▸ **The data**:
------------------------------------------------
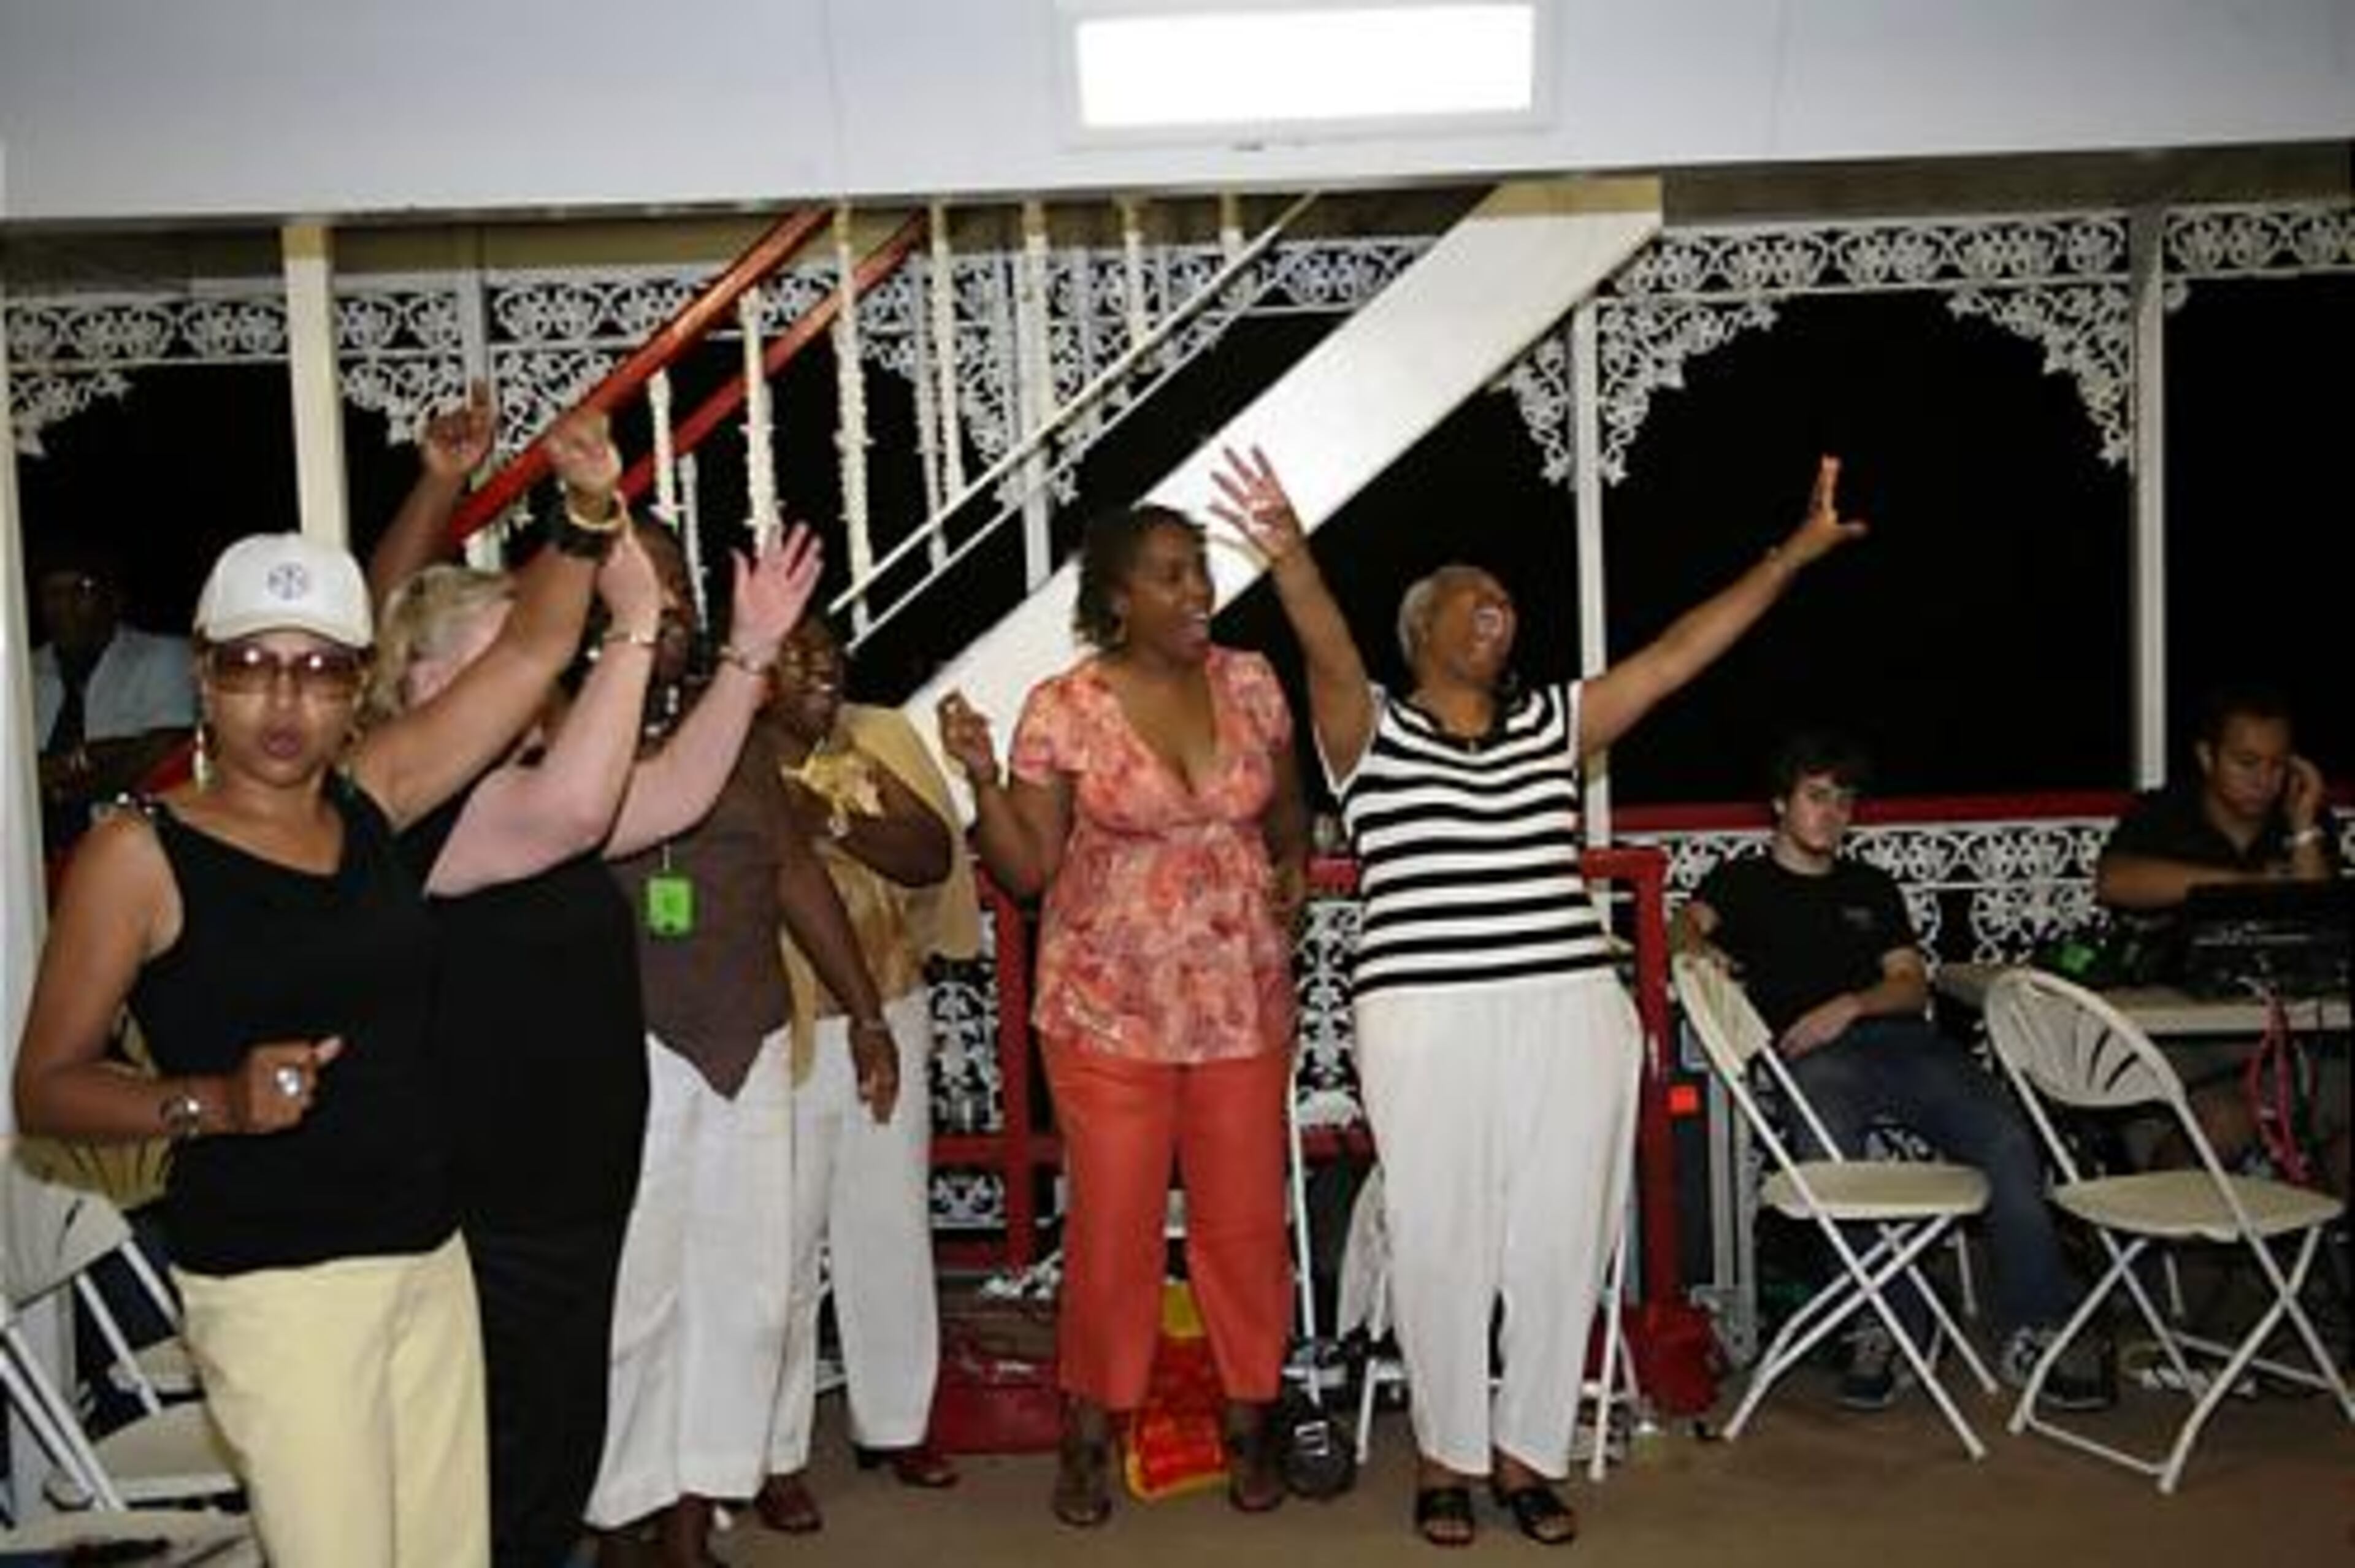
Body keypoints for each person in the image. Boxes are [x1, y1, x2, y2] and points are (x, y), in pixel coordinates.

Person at [1212, 446, 1862, 1548]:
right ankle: (1447, 1454)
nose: (1498, 613)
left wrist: (1790, 556)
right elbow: (1322, 643)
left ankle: (1525, 1452)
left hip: (1569, 1005)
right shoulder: (1370, 733)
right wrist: (1290, 554)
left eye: (1507, 602)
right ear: (1422, 628)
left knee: (1562, 1235)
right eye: (1476, 599)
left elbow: (1677, 656)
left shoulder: (1554, 723)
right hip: (1427, 1010)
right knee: (1440, 1235)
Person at [12, 497, 610, 1567]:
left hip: (427, 1256)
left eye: (321, 668)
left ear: (355, 687)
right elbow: (46, 1087)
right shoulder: (136, 854)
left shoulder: (376, 801)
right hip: (276, 1287)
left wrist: (583, 512)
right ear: (204, 671)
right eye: (252, 663)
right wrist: (215, 1101)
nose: (284, 700)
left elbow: (536, 645)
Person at [364, 403, 827, 1568]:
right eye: (500, 648)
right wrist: (626, 627)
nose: (531, 664)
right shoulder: (414, 812)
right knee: (503, 1478)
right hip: (488, 1210)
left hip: (573, 1197)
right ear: (418, 681)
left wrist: (751, 654)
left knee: (556, 1461)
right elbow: (579, 804)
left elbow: (667, 794)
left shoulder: (525, 788)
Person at [935, 502, 1309, 1528]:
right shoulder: (1066, 706)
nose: (1197, 590)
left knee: (1242, 1222)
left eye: (1200, 571)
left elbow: (1286, 811)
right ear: (1116, 598)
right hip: (1107, 1007)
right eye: (1172, 575)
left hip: (1240, 997)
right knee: (1114, 1223)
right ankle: (1088, 1429)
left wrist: (1293, 865)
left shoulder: (1250, 682)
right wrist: (979, 777)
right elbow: (1025, 869)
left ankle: (1250, 1420)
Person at [583, 524, 890, 1568]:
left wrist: (869, 1013)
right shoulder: (567, 728)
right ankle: (617, 1516)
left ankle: (690, 1517)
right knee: (636, 1294)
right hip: (629, 1044)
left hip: (750, 1038)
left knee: (746, 1294)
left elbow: (796, 875)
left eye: (678, 587)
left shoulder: (739, 735)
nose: (668, 608)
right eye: (645, 586)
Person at [1674, 732, 2110, 1413]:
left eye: (1844, 800)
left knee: (2007, 1138)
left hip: (1908, 1048)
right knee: (1832, 1164)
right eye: (1817, 797)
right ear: (1780, 805)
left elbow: (1911, 985)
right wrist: (1701, 949)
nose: (1832, 813)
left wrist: (1849, 1004)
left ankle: (2035, 1329)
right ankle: (1894, 1319)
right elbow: (1680, 925)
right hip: (1814, 1064)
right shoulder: (1742, 881)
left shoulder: (1869, 887)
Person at [755, 616, 980, 1534]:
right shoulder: (731, 760)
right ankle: (771, 1451)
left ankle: (895, 1422)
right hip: (787, 1027)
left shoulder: (864, 743)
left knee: (886, 1224)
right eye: (791, 654)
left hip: (890, 1003)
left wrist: (838, 816)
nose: (818, 667)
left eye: (826, 650)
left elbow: (929, 853)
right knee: (784, 1244)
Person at [2095, 683, 2347, 1193]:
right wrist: (2246, 888)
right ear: (2208, 756)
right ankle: (2157, 1245)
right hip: (2186, 1035)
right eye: (2247, 762)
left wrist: (2303, 826)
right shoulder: (2167, 812)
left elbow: (2323, 918)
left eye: (2277, 765)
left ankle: (2306, 1253)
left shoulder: (2301, 819)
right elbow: (2114, 881)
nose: (2263, 780)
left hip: (2292, 1033)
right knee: (2224, 1121)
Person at [29, 543, 196, 852]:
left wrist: (60, 774)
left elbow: (168, 755)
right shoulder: (23, 674)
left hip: (139, 846)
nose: (66, 605)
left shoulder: (161, 657)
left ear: (114, 600)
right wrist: (96, 758)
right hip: (35, 855)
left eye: (83, 589)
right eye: (53, 594)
------------------------------------------------
The reply should consist solely of the lines above from the one that has "right shoulder: (136, 854)" through the one that has "right ankle: (1894, 1319)", reproduced exactly.

▸ **Written response**:
right shoulder: (136, 854)
left shoulder: (376, 801)
right hip: (276, 1287)
left wrist: (583, 512)
right ear: (204, 671)
right eye: (252, 663)
right wrist: (215, 1101)
nose: (284, 700)
left elbow: (536, 645)
Person at [364, 403, 827, 1568]:
right eye: (500, 648)
right wrist: (626, 627)
nose: (531, 664)
right shoulder: (414, 812)
right knee: (503, 1478)
right hip: (488, 1210)
left hip: (573, 1197)
right ear: (418, 681)
left wrist: (751, 654)
left knee: (556, 1461)
right elbow: (579, 804)
left elbow: (667, 794)
left shoulder: (525, 788)
Person at [935, 502, 1309, 1528]:
right shoulder: (1066, 706)
nose: (1197, 590)
left knee: (1242, 1222)
left eye: (1200, 571)
left elbow: (1286, 811)
right ear: (1116, 598)
right hip: (1107, 1007)
right eye: (1172, 575)
left hip: (1240, 997)
right knee: (1114, 1223)
right ankle: (1088, 1429)
left wrist: (1293, 865)
left shoulder: (1250, 682)
right wrist: (979, 777)
right elbow: (1025, 869)
left ankle: (1250, 1420)
Person at [583, 524, 890, 1568]:
left wrist: (869, 1013)
right shoulder: (567, 728)
right ankle: (617, 1516)
left ankle: (690, 1517)
right knee: (636, 1294)
right hip: (629, 1044)
left hip: (750, 1038)
left knee: (746, 1294)
left elbow: (796, 875)
left eye: (678, 587)
left shoulder: (739, 735)
nose: (668, 608)
right eye: (645, 586)
Person at [1674, 732, 2110, 1413]:
left eye: (1844, 800)
left knee: (2007, 1138)
left hip: (1908, 1048)
right knee: (1832, 1164)
right eye: (1817, 797)
right ear: (1780, 805)
left elbow: (1911, 985)
right wrist: (1701, 949)
nose: (1832, 813)
left wrist: (1849, 1004)
left ankle: (2035, 1329)
right ankle: (1894, 1319)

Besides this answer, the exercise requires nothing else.